ECLI:NL:CRVB:2024:910
Centrale Raad van Beroep
- Hoger beroep
- Rechtspraak.nl
Beëindiging van de ZW-uitkering van appellante door het Uwv en de beoordeling van medische beperkingen
In deze zaak gaat het om de beëindiging van de Ziektewet (ZW) uitkering van appellante door het Uitvoeringsinstituut werknemersverzekeringen (Uwv) per 7 mei 2021. Appellante, die zich op 6 januari 2020 ziek meldde met psychische klachten, betwistte de beëindiging van haar uitkering. Het Uwv stelde dat appellante in staat was om meer dan 65% van haar laatst verdiende loon te verdienen, gebaseerd op een Functionele Mogelijkhedenlijst (FML) van 25 maart 2021. De rechtbank Rotterdam verklaarde het beroep van appellante tegen het besluit van het Uwv ongegrond, wat leidde tot hoger beroep bij de Centrale Raad van Beroep.

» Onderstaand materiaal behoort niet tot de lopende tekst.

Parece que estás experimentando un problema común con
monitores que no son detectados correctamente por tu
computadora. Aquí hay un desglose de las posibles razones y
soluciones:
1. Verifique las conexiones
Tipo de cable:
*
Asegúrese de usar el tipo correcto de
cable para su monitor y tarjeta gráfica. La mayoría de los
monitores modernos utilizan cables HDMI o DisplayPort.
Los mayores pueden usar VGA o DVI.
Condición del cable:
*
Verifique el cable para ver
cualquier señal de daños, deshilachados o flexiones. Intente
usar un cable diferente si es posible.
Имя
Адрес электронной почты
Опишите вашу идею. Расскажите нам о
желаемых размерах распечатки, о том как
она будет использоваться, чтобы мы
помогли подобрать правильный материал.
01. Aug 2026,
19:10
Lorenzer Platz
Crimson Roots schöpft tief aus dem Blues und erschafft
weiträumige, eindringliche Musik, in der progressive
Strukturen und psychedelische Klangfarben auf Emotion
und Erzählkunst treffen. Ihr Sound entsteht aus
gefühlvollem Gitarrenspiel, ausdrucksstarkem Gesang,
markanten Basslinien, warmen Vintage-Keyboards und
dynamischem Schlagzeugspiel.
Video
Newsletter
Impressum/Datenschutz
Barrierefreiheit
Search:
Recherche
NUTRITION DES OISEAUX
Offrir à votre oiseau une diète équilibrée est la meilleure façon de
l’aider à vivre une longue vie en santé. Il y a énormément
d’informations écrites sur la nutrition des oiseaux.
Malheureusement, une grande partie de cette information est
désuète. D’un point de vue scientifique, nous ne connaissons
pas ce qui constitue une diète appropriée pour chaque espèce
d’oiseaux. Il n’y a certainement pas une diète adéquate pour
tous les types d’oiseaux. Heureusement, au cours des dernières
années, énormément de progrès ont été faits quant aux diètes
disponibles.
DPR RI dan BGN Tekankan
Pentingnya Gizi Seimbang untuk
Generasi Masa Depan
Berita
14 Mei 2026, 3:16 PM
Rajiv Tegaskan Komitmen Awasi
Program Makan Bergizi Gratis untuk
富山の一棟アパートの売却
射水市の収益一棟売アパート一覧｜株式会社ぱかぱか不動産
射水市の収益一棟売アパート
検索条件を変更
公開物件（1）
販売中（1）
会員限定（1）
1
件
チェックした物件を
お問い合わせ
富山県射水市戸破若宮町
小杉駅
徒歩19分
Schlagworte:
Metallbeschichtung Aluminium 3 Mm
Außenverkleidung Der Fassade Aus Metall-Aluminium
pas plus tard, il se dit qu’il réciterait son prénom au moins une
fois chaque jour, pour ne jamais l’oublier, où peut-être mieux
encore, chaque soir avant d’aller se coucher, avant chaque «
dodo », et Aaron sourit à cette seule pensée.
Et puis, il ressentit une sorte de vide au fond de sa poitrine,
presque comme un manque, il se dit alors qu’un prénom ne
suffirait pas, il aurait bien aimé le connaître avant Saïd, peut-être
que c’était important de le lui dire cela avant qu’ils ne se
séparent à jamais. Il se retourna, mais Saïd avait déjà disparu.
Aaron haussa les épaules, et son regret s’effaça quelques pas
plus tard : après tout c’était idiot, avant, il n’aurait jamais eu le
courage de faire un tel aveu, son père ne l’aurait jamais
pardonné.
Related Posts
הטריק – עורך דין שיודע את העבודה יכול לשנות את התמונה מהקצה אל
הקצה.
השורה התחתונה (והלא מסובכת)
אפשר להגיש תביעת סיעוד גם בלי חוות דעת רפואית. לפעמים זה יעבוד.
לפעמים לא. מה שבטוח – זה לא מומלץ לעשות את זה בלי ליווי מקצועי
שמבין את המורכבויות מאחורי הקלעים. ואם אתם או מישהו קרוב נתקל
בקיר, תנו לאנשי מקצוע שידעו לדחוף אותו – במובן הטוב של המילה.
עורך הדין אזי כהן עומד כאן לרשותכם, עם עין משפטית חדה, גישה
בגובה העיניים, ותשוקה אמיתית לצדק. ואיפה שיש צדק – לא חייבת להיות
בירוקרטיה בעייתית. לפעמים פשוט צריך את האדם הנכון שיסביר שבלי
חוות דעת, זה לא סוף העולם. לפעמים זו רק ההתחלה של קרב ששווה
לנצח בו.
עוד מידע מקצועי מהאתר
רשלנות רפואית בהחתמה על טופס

De Centrale Raad van Beroep oordeelde dat het Uwv de uitkering terecht had beëindigd. De Raad volgde de argumentatie van het Uwv en de verzekeringsarts bezwaar en beroep, die concludeerden dat er op de datum in geding, 7 mei 2021, geen sprake was van ernstige klachten die meer beperkingen vereisten dan in de FML van 5 januari 2022 waren vastgelegd. De Raad vond geen aanleiding om te twijfelen aan de zorgvuldig onderbouwde motivering van het Uwv en oordeelde dat appellante in hoger beroep geen nieuwe medische informatie had ingebracht die de ernst van haar klachten op de datum in geding zou onderbouwen.
De Raad bevestigde de uitspraak van de rechtbank en oordeelde dat de beëindiging van de ZW-uitkering in stand blijft. Appellante kreeg geen vergoeding voor proceskosten en griffierecht, aangezien het hoger beroep niet slaagde. De uitspraak werd gedaan door F.M. Rijnbeek, in tegenwoordigheid van L.B. Vrugt als griffier, en werd openbaar uitgesproken op 8 mei 2024.